**EXERCISE OBJECTIVE:**
The reply should hold every record, copied exactly, and none of the pictures.

**RECORDS FOR PROCESSING:**
=== Begin Enclosure ===

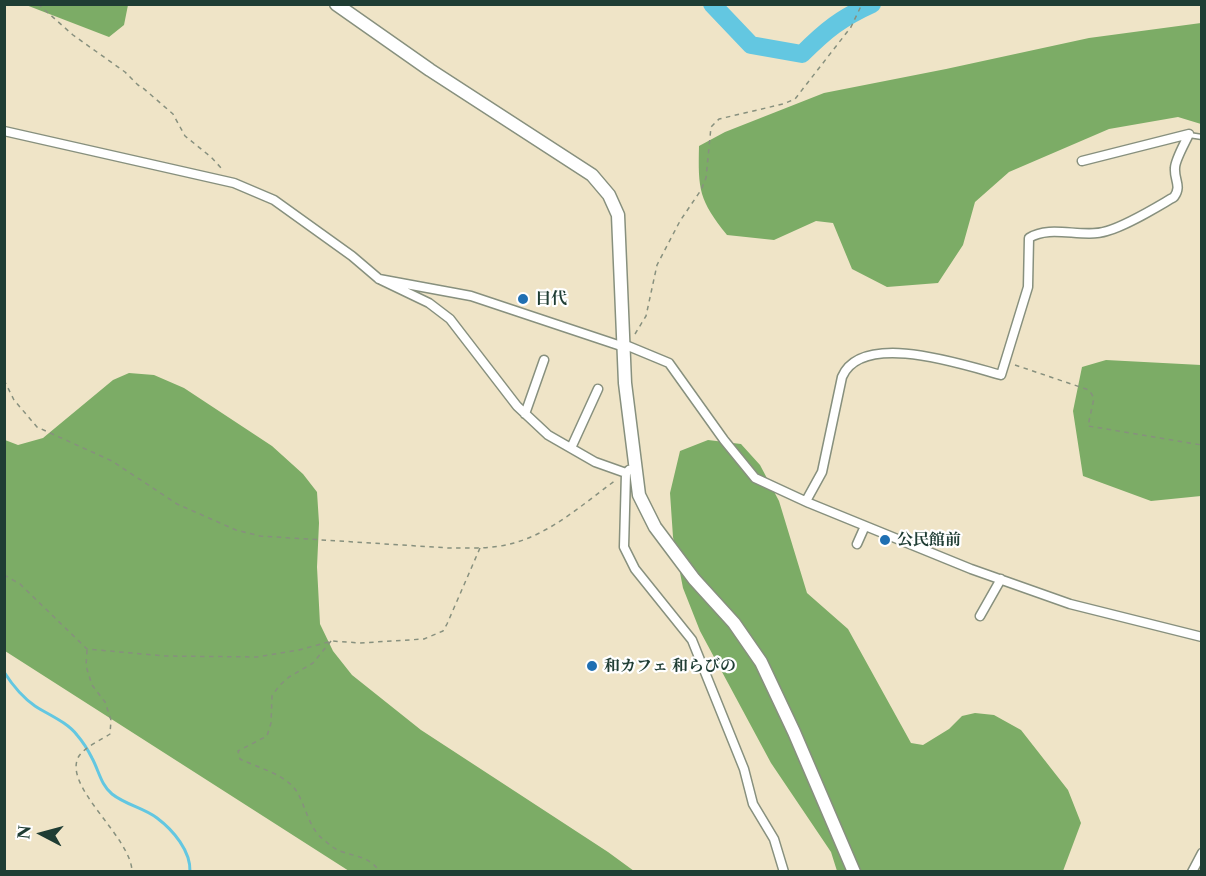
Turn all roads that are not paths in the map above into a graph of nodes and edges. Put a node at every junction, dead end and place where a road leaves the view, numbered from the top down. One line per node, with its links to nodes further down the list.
1 (336, 4): 7 (street)
2 (4, 131): 6 (street)
3 (1189, 134): 4 (lane); 5 (street); 14 (street)
4 (1202, 137)
5 (1082, 161)
6 (379, 279): 7 (street); 10 (street)
7 (626, 346): 12 (street); 14 (street)
8 (544, 360): 10 (street)
9 (598, 389): 11 (street)
10 (525, 414): 11 (street)
11 (571, 448): 13 (street)
12 (636, 462): 13 (street); 22 (street)
13 (626, 473): 21 (street)
14 (806, 501): 15 (street)
15 (865, 526): 16 (street); 17 (street)
16 (857, 544)
17 (1000, 579): 18 (street); 19 (street)
18 (980, 615)
19 (1202, 637)
20 (1202, 853): 23 (street)
21 (784, 872)
22 (854, 872)
23 (1192, 872)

=== End Enclosure ===

**WRITTEN SOLUTION:**
Turn all roads that are not paths in the map above into a graph of nodes and edges. Put a node at every junction, dead end and place where a road leaves the view, numbered from the top down. One line per node, with its links to nodes further down the list.
1 (336, 4): 7 (street)
2 (4, 131): 6 (street)
3 (1189, 134): 4 (lane); 5 (street); 14 (street)
4 (1202, 137)
5 (1082, 161)
6 (379, 279): 7 (street); 10 (street)
7 (626, 346): 12 (street); 14 (street)
8 (544, 360): 10 (street)
9 (598, 389): 11 (street)
10 (525, 414): 11 (street)
11 (571, 448): 13 (street)
12 (636, 462): 13 (street); 22 (street)
13 (626, 473): 21 (street)
14 (806, 501): 15 (street)
15 (865, 526): 16 (street); 17 (street)
16 (857, 544)
17 (1000, 579): 18 (street); 19 (street)
18 (980, 615)
19 (1202, 637)
20 (1202, 853): 23 (street)
21 (784, 872)
22 (854, 872)
23 (1192, 872)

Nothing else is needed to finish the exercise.